Russia, rocked by a series of financial disasters, is taking steps to put its house in order. But analysts expect systemic economic problems and an uneasy political situation, dominated by the ambiguous and contradictory figure of President Boris Yeltsin, to send the country lurching from crisis to crisis unless major changes are made.
The news on the economic front could hardly be worse. After share prices on domestic stock markets slid more than 40 percent in May alone, a major international credit-rating agency downgraded Russia, putting the world's largest and potentially one of its richest countries on the same level as Turkey.
The government on Friday announced sharp cuts in the 1998 budget, trying desperately to find funds to meet its debt obligations. Mr. Yeltsin also fired the head of the tax service, installing in his place Boris Fyodorov, a former finance minister who is itching to whip Russia's notoriously inefficient tax system into shape. To bolster the effort, Yeltsin has signed a decree giving tax police sweeping new powers to go after tax dodgers and confiscate their property.
On Saturday, Moscow tax squads took advantage of their beefed-up authority to stage raids on some of the capital's most corrupt centers of enterprise, the outdoor bazaars that sell everything from children's toys to washing machines. One tax official was quoted as saying the day's activities would pour up to 1 million rubles ($166,000) into state coffers - but this sum will not go far to stem Russia's deepening financial woes.
The reasons for the crisis lie deep within Russia's economic and political structures.

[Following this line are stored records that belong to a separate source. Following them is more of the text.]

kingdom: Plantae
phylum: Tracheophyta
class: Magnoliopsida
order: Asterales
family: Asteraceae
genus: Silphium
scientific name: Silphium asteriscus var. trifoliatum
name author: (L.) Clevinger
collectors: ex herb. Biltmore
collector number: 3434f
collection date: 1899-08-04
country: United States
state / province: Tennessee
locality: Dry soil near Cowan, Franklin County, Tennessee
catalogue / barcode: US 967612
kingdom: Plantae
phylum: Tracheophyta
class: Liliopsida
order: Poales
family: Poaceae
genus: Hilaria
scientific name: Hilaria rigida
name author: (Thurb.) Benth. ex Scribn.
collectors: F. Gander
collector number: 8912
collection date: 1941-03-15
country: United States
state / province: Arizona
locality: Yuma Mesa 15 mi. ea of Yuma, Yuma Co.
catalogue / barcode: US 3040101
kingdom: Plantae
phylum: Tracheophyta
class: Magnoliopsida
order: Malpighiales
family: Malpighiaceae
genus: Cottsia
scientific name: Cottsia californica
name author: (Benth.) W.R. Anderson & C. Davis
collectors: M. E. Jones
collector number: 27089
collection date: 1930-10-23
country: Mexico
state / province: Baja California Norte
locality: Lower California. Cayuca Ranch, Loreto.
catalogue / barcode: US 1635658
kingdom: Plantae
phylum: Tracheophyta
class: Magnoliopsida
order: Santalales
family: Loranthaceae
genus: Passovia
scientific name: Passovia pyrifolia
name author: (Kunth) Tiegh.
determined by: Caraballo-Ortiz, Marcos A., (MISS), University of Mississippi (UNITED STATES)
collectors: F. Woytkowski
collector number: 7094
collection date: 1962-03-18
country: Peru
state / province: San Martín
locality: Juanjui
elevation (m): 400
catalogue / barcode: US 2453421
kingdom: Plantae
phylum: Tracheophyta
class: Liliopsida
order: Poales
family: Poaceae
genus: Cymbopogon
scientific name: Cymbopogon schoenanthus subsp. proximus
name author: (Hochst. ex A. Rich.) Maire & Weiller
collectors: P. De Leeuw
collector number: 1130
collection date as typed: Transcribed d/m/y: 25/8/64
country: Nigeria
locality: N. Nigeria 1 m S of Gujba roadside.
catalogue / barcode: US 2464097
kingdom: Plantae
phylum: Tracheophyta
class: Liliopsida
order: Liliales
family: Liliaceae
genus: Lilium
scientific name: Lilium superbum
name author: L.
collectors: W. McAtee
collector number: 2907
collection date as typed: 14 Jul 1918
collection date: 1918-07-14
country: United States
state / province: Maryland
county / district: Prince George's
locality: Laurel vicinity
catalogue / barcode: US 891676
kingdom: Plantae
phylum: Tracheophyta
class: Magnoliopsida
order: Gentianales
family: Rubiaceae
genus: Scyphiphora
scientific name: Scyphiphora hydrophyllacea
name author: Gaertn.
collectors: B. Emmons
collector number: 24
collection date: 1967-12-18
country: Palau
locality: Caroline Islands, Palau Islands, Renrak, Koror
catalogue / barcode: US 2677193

The new system was built on what is commonly called "crony capitalism," in which a few well-placed financiers reaped most of the benefits of a hasty and corrupt privatization in the early 1990s. Economic production is low, the banking system is shaky, and the commodities market, based largely on energy, is depressed and getting worse.
A worldwide slump in oil prices has been exacerbated in Russia by inefficiency and corruption in the oil sector. A series of coal miners' strikes in May highlighted even more severe problems in that area. The stock of Russia's major electrical company, United Energy Systems, was damaged last week when parliament passed a law limiting foreign ownership of energy companies to 25 percent, in spite of the fact that UES is already 30 percent foreign-controlled.
Against this background, the Asian stock market crash last autumn hit Russia especially hard. And Indonesia's turmoil in early May sent the country's whole system tumbling. Russia is counting on a bailout from international financial organizations, but so far the International Monetary Fund has held firm against new loans. While the IMF is prepared to help by releasing an installment of an already approved loan later this month, the $670 million will not be enough to stop Russia's downward spiral.
Chubais to the rescue?
Nevertheless, Sergei Markov, head of Moscow's Institute of Political Studies, says the international clout of Russian financial gurus such as former First Deputy Prime Minister Anatoly Chubais will save the day in the end: "The international financial institutions will help, because the consequences of an economic and political catastrophe in Russia would be too great. And [Mr. Chubais] has tremendous authority with these institutions."
Widely heralded as the architect of Russian reform, Chubais does have great popularity in the West. He now heads UES, and flew to Washington last week for top-level meetings with US government officials. Although he has denied that he is looking for cash, rumors continue to fly that he is using his influence to get help for Russia. But Russia cannot count on a timely bailout, says Andrei Piontkowsky, director of Moscow's Institute of Strategic Studies. "I am convinced that they will not give the kind of help that we would need, like the [bailout package] that they gave Indonesia. The entire economy is in trouble," he says.
The problems may only deepen over coming months, analysts say. Russia's already unrealistic budget will be knocked completely out of kilter by the exorbitant rates on treasury bonds the government has posted to keep nervous investors in the market. From 30 percent in March, treasury bill yields have jumped to close to 90 percent, and will cause a mammoth payments crisis when the new bonds come due in nine months. Benchmark interest rates are up to 150 percent, and the government spent $1.5 billion last week to defend its beleaguered currency.
Pressure is mounting to devalue the ruble, but this would trigger inflation and cause a highly undesirable popular backlash. "Devaluation is completely unacceptable to Yeltsin," says Mr. Piontkowsky. "A stable ruble and low inflation are all he has to show for 8 years of reform. If he retreats from this, there will be enormous pressure on him to leave the scene."
Mr. Markov agrees. "Yeltsin has obviously decided to run again for president. All his actions must be seen in this context. He cannot risk devaluing the ruble," he says. Yeltsin's second term expires in 2000. Although limited by Russia's Constitution to two terms in office, he has found a legal loophole that may allow him to run again.
While those at the top struggle to comprehend the full scale of the disaster, the man in the street remains largely indifferent.
"What crisis?" laughs Sasha, a Moscow cab driver. "This is a country of great experiments. I am no longer surprised by anything. If aliens were to land on Red Square I would not blink an eye. Anything can happen here."